- SUPPLIED MATERIAL
———

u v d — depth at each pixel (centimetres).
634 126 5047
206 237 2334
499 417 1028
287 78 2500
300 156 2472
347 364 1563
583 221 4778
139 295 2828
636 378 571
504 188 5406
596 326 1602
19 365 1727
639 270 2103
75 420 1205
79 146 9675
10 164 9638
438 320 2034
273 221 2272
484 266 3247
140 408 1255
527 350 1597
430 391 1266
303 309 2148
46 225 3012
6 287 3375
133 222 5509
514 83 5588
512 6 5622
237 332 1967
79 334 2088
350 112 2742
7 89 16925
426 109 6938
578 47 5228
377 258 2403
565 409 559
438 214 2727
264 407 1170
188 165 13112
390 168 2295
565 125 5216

———

- WHAT IS REQUIRED
Everything in the listing needs to be duplicated exactly, line for line.

- WRITTEN ANSWER
u v d — depth at each pixel (centimetres).
634 126 5047
206 237 2334
499 417 1028
287 78 2500
300 156 2472
347 364 1563
583 221 4778
139 295 2828
636 378 571
504 188 5406
596 326 1602
19 365 1727
639 270 2103
75 420 1205
79 146 9675
10 164 9638
438 320 2034
273 221 2272
484 266 3247
140 408 1255
527 350 1597
430 391 1266
303 309 2148
46 225 3012
6 287 3375
133 222 5509
514 83 5588
512 6 5622
237 332 1967
79 334 2088
350 112 2742
7 89 16925
426 109 6938
578 47 5228
377 258 2403
565 409 559
438 214 2727
264 407 1170
188 165 13112
390 168 2295
565 125 5216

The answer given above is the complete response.